**** Texto mostrado

Si hubiera que destacar uno solo de los sectores que más ha padecido la mala gestión de la pandemia en nuestro país, no cabe duda de que la elección resultaría sencillísima: el de la restauración. Al cúmulo general de insensateces que se han dejado sentir en el ámbito industrial, hay que añadir en el caso de restaurantes y bares una serie de medidas específicas que han desembocado en el monumental disparate de obligar a ejercer a quienes trabajan en el negocio un trabajo que en absoluto les es propio.
A un camarero, a un chef, a un propietario de restaurante o bar no se les debería convertir en una especie de agentes que tienen a su cargo el exigir la presentación del denominado pasaporte COVID. No son agentes y esa nunca debería ser su labor. Si las autoridades político-médicas deciden adoptar medidas en este sentido, deberían tener cuando menos la coherencia de suministrar por su cuenta personal dedicado a la labor.

********
**** Material extraído

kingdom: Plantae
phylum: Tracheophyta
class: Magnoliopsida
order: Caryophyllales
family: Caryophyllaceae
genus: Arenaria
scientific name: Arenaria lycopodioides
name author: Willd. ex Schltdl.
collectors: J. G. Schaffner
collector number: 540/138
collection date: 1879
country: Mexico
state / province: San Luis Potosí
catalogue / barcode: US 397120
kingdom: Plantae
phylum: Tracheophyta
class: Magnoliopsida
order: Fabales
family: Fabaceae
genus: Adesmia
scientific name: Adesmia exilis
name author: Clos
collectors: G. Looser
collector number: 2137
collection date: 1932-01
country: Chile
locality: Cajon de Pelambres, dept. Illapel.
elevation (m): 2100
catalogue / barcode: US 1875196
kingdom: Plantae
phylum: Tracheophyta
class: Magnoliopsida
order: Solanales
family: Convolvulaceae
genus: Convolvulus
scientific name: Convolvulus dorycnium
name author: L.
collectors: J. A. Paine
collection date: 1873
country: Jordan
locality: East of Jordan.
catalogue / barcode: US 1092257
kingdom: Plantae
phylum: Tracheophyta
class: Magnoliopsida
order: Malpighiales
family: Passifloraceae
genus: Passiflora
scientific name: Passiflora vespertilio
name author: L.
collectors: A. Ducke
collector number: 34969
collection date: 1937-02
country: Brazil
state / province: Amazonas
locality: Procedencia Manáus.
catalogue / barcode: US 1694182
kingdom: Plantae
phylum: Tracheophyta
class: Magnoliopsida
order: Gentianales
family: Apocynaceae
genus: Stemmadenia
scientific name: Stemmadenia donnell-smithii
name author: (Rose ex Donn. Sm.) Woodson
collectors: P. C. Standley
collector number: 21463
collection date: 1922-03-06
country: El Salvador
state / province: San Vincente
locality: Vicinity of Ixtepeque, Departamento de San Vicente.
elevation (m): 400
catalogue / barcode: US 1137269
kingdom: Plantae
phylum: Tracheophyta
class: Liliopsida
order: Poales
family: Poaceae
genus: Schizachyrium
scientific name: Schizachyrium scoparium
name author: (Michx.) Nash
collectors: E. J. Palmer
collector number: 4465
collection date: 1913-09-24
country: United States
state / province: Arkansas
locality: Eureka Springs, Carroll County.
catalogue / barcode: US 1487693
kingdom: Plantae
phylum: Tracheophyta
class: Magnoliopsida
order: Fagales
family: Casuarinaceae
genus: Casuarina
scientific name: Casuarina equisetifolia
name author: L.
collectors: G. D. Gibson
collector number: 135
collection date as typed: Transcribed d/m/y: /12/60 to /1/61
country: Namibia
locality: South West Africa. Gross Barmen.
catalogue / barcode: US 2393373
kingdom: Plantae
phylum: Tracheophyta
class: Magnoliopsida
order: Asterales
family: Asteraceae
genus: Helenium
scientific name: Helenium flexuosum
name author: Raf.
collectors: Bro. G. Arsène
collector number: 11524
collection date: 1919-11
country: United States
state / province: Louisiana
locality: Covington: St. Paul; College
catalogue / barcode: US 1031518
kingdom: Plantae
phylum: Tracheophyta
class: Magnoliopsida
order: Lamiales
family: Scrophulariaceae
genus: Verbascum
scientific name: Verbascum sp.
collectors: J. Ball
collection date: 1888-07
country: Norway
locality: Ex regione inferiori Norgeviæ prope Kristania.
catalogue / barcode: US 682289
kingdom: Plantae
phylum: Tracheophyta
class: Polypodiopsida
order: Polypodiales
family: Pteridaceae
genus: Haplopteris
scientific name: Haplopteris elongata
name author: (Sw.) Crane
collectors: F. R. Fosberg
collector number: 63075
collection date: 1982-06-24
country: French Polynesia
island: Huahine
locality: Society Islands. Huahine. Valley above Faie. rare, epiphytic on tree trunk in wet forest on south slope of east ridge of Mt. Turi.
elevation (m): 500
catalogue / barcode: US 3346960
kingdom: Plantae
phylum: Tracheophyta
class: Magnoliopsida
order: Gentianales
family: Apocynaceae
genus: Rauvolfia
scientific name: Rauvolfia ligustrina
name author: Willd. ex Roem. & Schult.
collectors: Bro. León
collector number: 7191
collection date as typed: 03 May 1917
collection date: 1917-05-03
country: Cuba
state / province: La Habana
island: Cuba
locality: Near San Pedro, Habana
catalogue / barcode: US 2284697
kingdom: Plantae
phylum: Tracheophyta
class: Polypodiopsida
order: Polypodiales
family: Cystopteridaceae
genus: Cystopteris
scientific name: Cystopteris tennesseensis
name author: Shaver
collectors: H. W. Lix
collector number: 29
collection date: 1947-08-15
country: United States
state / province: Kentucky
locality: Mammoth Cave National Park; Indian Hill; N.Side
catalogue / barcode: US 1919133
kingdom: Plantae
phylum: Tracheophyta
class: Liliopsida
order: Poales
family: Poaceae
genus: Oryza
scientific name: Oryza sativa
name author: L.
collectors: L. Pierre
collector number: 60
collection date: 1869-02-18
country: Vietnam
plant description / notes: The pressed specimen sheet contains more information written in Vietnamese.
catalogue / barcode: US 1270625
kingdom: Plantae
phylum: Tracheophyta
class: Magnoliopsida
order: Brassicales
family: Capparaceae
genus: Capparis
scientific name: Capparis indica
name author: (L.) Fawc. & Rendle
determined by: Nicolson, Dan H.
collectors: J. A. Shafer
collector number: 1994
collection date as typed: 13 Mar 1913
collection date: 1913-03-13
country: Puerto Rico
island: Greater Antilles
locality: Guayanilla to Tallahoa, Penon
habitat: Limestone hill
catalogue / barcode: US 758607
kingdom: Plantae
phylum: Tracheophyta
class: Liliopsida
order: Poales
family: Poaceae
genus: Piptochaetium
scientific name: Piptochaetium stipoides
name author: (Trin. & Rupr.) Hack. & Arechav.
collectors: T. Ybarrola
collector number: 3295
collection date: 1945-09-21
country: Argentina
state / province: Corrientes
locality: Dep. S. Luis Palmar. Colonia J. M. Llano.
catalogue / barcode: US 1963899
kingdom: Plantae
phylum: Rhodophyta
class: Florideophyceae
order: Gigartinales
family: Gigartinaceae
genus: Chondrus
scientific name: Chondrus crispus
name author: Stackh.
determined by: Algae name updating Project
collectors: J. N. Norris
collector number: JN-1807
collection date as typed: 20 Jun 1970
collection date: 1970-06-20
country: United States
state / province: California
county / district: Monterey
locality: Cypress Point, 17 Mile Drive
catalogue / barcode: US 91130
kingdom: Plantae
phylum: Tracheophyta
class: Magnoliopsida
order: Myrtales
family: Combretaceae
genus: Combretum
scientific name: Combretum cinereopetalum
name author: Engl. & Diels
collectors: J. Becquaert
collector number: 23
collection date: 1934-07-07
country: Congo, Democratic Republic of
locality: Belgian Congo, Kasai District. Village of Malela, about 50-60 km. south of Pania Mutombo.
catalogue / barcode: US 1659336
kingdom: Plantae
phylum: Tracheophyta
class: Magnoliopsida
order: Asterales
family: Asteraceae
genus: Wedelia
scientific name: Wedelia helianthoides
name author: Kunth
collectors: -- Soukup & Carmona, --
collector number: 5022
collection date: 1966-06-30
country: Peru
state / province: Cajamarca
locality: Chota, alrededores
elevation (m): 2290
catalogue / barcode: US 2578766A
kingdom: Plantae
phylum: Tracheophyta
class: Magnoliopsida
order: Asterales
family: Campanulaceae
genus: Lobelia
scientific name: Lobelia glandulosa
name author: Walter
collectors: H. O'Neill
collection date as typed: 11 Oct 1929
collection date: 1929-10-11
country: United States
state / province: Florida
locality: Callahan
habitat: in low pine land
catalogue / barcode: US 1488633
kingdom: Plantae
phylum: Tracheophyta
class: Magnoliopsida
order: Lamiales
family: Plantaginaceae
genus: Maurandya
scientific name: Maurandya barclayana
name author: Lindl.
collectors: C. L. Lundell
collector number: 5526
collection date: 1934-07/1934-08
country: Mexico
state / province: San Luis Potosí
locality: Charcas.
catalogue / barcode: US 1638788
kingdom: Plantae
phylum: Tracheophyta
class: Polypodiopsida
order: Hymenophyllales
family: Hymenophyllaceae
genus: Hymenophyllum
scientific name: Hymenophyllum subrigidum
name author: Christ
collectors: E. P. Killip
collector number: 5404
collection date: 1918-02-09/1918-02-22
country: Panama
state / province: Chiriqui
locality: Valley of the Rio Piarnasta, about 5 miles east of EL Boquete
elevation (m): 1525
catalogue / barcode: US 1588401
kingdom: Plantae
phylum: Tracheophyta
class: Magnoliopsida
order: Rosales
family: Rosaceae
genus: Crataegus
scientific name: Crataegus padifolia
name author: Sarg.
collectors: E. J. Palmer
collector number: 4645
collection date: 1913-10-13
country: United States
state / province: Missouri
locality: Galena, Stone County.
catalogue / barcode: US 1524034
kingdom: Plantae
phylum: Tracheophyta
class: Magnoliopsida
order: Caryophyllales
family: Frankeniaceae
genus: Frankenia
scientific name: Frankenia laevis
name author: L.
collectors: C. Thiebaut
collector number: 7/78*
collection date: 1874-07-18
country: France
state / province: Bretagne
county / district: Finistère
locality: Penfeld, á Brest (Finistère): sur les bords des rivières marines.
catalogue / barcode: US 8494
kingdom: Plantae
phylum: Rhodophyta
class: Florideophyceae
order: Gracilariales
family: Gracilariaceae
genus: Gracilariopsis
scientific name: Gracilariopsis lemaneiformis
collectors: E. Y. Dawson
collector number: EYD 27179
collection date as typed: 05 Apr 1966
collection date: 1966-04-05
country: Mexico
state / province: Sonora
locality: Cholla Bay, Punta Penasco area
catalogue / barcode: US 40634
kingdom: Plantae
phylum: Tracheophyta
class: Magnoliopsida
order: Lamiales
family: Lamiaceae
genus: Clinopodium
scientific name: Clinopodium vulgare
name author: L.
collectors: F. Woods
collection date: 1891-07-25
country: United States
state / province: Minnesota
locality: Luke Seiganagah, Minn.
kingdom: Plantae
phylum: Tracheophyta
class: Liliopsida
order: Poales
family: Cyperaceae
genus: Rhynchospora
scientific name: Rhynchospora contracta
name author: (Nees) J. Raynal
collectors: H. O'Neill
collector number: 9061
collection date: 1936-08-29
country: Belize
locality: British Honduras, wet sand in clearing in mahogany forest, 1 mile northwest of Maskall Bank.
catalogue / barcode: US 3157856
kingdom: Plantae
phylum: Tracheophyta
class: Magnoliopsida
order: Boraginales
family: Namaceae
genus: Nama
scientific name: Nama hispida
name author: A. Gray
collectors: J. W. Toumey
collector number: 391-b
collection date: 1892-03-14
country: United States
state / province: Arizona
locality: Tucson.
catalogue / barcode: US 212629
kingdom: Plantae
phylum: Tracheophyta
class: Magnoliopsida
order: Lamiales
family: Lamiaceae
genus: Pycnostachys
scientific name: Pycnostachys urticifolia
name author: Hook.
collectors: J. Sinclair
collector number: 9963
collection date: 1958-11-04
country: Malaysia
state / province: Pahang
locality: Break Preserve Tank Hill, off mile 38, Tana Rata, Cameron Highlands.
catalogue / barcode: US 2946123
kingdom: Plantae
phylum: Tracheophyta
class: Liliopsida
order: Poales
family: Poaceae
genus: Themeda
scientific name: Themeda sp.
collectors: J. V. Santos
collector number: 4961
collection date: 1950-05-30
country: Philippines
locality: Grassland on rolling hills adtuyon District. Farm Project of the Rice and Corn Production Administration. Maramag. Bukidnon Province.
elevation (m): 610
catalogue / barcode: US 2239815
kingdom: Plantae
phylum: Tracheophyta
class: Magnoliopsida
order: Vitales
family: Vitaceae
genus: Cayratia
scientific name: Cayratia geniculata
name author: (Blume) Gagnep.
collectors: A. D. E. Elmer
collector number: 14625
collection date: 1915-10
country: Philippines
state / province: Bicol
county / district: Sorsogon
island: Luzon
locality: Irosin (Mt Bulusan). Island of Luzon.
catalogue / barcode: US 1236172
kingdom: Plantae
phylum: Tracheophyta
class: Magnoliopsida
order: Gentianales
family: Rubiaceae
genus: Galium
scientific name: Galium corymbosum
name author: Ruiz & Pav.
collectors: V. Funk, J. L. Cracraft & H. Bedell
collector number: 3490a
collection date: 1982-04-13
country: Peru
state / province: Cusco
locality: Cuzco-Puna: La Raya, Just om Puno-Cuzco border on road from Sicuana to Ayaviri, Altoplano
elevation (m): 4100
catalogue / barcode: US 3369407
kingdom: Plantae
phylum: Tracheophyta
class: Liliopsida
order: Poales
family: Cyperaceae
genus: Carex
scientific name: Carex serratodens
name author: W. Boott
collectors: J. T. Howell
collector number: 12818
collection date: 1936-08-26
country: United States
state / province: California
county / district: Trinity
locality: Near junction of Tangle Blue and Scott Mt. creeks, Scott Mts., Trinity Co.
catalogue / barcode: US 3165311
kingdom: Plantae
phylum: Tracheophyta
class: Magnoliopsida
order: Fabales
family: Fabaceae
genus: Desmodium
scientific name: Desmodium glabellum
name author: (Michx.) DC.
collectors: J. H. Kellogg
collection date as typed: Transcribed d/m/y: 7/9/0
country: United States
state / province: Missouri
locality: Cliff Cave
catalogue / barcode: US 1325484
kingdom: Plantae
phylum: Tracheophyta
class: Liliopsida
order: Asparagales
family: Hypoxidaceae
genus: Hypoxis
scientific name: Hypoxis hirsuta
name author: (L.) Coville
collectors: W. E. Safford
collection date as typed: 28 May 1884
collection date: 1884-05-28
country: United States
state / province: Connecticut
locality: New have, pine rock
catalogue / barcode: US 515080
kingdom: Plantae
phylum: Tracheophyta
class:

********

■ Qué hacer: Escribe la continuación del texto sobre la restauración durante la pandemia a partir de su última frase.

■ Tu respuesta:
Quizás así se darían cuenta de lo desmesurado de sus exigencias. Sin contar con razones medianamente aceptables, se han cargado culpas sobre la «peligrosidad» de restaurantes y bares, se ha defraudado a sus propietarios haciéndoles creer que las severas disposiciones durarían menos tiempo que aquel por el que se prolongaron y, en suma, se puede decir que se les ha maltratado en comparación con industriales de otras ramas. Dueños de restaurantes y bares muestran ahora en muchos casos su indignación. Quizás tendrían que haberlo hecho antes, al principio, cuando tuvieron ya claro que aquellos que dictaban normas en el negocio de la restauración no tenían ni idea del asunto.